En 1607 fut représenté le premier drame
musical de Monteverdi, La
Favola d'Orfeo,
plus connue sous le nom d'Orfeo. Cet opéra,
qui surpassait toutes les tentatives de drames musicaux
précédentes, représente probablement la
contribution la plus importante au développement de
l'opéra, qui fut alors reconnu comme une forme
sérieuse d'expression musicale et
théâtrale. A travers une utilisation habile des
inflexions de la voix, Monteverdi cherche à exprimer
l'émotion comme elle aurait été
exprimée par un bon acteur, pour obtenir un langage
chromatique d'une grande liberté d'harmonie.
L'orchestre, considérablement agrandi et
varié, est employé non seulement pour
accompagner les chanteurs, mais aussi pour créer
l'atmosphère des différentes scènes et
renforcer l'évolution du drame. La partition
elle-même contient quatorze pièces orchestrales
indépendantes.
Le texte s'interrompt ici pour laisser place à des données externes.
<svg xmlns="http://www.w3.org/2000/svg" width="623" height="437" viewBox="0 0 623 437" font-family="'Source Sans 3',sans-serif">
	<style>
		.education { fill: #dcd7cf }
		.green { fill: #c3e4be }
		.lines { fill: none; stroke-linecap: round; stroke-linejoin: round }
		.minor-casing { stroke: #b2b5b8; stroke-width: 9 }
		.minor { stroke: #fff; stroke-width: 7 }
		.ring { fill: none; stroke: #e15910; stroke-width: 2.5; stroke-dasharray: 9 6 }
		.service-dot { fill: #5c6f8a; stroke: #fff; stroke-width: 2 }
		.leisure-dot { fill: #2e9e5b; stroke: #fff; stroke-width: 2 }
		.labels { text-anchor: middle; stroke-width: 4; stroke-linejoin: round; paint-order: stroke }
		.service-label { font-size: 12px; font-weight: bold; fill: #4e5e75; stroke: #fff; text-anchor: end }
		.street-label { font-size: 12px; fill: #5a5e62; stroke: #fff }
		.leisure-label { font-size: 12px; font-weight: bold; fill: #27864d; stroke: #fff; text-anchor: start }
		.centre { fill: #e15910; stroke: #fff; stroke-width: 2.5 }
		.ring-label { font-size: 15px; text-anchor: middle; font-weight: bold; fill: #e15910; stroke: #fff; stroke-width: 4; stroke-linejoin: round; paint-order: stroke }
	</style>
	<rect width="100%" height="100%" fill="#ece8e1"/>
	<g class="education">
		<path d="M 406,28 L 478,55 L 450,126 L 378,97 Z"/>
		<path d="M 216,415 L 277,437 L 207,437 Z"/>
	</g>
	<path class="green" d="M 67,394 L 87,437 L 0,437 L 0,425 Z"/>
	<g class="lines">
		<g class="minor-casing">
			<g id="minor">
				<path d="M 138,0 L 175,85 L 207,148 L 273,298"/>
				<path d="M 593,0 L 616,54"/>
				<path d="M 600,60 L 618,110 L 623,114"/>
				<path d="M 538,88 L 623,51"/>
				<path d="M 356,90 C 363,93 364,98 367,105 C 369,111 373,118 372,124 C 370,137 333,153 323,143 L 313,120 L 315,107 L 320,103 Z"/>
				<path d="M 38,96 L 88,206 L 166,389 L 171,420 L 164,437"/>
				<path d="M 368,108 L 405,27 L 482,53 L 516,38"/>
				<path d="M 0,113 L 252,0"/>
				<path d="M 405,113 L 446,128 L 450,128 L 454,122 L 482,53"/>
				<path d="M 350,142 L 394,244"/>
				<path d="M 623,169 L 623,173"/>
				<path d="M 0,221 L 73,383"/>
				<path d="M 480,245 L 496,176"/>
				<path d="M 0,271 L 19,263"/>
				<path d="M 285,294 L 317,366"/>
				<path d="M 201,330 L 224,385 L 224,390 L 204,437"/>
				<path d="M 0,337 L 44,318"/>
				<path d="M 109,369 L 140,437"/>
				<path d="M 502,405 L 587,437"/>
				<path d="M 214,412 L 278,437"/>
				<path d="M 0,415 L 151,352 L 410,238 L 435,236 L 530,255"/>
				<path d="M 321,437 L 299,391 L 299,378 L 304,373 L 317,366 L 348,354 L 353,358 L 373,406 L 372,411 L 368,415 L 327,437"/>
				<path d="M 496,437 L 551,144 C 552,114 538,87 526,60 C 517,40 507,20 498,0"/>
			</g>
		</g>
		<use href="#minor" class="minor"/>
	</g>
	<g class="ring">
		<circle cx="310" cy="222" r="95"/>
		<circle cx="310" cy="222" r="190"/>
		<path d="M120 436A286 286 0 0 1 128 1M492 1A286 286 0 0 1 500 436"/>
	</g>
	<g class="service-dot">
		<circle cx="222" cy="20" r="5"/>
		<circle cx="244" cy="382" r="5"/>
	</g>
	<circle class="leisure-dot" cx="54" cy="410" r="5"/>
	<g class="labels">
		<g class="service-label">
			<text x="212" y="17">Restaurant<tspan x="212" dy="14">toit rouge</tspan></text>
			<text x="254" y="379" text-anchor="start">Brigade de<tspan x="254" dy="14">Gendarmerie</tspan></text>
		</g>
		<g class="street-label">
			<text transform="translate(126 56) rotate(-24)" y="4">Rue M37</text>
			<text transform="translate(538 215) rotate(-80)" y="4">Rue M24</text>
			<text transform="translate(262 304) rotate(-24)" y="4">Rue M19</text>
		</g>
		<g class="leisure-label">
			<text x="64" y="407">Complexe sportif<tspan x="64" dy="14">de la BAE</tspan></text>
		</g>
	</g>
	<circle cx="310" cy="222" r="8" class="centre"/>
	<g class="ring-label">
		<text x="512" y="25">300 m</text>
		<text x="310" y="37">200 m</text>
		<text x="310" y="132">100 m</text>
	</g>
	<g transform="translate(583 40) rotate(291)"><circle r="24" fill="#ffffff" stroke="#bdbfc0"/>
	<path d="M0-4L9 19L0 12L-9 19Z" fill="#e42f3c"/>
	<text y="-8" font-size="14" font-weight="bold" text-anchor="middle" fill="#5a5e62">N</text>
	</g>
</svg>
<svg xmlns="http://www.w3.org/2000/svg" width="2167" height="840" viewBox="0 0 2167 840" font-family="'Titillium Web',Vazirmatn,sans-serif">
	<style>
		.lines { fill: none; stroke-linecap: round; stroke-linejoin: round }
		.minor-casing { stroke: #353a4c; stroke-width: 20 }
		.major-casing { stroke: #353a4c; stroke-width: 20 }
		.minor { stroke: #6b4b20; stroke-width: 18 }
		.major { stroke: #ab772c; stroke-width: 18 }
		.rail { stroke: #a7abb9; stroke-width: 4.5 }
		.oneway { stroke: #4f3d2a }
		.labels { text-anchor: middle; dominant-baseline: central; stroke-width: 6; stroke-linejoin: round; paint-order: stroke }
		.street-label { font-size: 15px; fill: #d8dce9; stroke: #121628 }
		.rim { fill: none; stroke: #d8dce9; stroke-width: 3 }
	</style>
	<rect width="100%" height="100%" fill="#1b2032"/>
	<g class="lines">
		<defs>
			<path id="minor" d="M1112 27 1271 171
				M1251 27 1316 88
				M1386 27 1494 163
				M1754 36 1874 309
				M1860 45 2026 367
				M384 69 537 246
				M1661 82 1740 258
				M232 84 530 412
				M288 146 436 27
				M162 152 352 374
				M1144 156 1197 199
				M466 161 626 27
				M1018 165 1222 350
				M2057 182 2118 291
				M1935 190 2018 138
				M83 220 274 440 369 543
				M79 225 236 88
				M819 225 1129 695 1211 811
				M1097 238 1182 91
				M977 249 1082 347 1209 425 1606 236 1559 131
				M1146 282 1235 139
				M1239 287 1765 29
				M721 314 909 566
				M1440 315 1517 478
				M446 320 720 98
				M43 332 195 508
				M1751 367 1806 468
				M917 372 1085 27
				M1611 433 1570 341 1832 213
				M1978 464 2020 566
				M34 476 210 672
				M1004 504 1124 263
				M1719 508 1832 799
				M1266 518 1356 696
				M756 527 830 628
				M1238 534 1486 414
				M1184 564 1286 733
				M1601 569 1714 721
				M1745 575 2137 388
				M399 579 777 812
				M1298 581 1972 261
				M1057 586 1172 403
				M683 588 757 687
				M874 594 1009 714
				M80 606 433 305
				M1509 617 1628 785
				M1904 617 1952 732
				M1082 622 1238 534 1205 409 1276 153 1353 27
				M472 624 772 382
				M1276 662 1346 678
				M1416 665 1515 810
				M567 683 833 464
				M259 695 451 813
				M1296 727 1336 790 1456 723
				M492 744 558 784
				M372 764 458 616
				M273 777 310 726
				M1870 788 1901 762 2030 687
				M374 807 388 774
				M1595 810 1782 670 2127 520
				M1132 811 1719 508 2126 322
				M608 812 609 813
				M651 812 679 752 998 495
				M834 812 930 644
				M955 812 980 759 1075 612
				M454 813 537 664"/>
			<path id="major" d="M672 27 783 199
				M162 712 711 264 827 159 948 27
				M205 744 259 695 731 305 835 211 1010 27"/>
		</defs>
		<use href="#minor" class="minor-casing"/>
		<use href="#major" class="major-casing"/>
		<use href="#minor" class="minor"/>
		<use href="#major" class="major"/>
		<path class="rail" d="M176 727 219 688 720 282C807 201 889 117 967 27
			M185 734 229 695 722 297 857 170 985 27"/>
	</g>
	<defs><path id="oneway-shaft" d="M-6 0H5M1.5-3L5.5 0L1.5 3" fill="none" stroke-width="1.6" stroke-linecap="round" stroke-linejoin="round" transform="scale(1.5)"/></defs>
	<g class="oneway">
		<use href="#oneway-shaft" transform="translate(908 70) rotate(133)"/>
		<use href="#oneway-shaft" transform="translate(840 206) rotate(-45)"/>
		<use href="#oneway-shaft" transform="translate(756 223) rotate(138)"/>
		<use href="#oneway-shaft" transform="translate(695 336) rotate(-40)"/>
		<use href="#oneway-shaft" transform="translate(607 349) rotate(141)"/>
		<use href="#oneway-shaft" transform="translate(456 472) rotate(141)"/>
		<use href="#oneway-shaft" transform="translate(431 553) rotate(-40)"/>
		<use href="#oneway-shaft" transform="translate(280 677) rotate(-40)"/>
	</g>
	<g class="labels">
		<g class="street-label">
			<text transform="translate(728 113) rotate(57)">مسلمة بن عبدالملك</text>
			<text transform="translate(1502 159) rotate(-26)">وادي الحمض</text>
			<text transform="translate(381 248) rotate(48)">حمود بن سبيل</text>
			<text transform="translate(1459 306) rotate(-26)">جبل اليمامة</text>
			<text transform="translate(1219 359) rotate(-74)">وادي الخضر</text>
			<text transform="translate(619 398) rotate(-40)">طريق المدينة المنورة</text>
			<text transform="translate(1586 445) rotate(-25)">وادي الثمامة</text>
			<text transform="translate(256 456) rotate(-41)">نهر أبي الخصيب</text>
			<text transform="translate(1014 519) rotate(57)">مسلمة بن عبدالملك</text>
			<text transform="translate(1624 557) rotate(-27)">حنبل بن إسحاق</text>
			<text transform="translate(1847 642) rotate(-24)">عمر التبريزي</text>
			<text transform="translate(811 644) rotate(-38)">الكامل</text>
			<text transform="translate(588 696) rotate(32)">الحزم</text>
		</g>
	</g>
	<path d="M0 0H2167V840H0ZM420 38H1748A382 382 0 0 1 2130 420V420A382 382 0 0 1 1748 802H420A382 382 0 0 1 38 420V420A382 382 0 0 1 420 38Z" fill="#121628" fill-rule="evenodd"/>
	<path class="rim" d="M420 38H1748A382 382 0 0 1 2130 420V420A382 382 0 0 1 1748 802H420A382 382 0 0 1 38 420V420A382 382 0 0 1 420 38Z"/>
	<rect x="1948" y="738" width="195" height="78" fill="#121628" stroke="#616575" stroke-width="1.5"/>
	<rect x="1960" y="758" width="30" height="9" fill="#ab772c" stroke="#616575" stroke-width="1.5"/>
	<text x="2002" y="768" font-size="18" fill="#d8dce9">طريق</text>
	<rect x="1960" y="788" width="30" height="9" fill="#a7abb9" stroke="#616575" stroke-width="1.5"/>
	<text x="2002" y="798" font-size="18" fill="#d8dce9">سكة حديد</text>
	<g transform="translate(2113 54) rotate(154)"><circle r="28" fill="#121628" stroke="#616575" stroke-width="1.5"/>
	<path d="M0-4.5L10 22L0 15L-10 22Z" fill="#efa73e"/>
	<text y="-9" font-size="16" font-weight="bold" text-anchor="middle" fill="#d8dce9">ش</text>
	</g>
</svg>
L'Orfeo obtint un grand
succès auprès du public et, avec son
opéra suivant, Arianna (1608), dont ne
subsiste que l'admirable lamento,
la réputation de Monteverdi comme compositeur
d'opéra fut définitivement établie.
Dans la plus pure tradition du XVIè s., ce
Lamento d'Ariane de Monteverdi connut de nombreuses
versions d'auteurs divers (voir Discographie).
Novateur, mais respectueux de ses
prédécesseurs, Monteverdi réutilisa de
nombreux thèmes antérieurs, comme le motet
In illo tempore de Nicolas Gombert
dans la messe du même nom (1610)
La musique religieuse de Monteverdi puise donc dans toute
une gamme de styles, depuis la polyphonie à
l'ancienne de la Messe In illo tempore de 1610
jusqu'à la musique vocale virtuose venue de
l'opéra et à l'écriture des chorals
(dérivée des compositions des
prédécesseurs de Monteverdi à Venise,
Andrea Gabrieli
et Giovanni Gabrieli).
On trouve ces deux derniers styles dans les Vêpres
de la Vierge, également de 1610, et qui
constituent une de ses oeuvres les plus connues de nos
jours.
Dans ses Sixième, Septième et
Huitième Livre de madrigaux (1614-1638),
Monteverdi s'éloigne encore plus de l'idéal de
la polyphonie à voix égales de la Renaissance
pour aborder de nouveaux styles mettant l'accent sur la
mélodie, la ligne de basse et le support harmonique,
ainsi que sur la déclamation personnelle ou
théâtrale. Son Huitième Livre de
madrigaux comprend, entre autres, les Madrigali guerrieri
e amorosi (1638), véritables cantates qui
constituent davantage des scènes lyriques que des
madrigaux au sens premier du terme. Parmi ces madrigaux d'un
nouveau genre figure le Combat de Tancrède et
Clorinde.
En 1637 s'ouvrit à Venise, le premier
théâtre lyrique public, et Monteverdi
écrivit une nouvelle série d'opéras,
dont seuls deux nous sont parvenus : le Retour
d'Ulysse (1641) et le Couronnement
de Poppée
(1642). Ils comportent des scènes d'une grande
intensité dramatique dans lesquelles la musique, tant
vocale qu'orchestrale, reflète les pensées et
les émotions des personnages. Avec le Couronnement
de Poppée, les principes de l'opéra
apparaissent clairement définis. Scènes
comiques, chansons populaires, duos, etc. témoignent,
de par leur diversité, d'un genre qui veut s'ouvrir
à un public de plus en plus large. Ces deux
opéras influencèrent par la suite nombre de
compositeurs d'opéras, dont Gluck et Wagner.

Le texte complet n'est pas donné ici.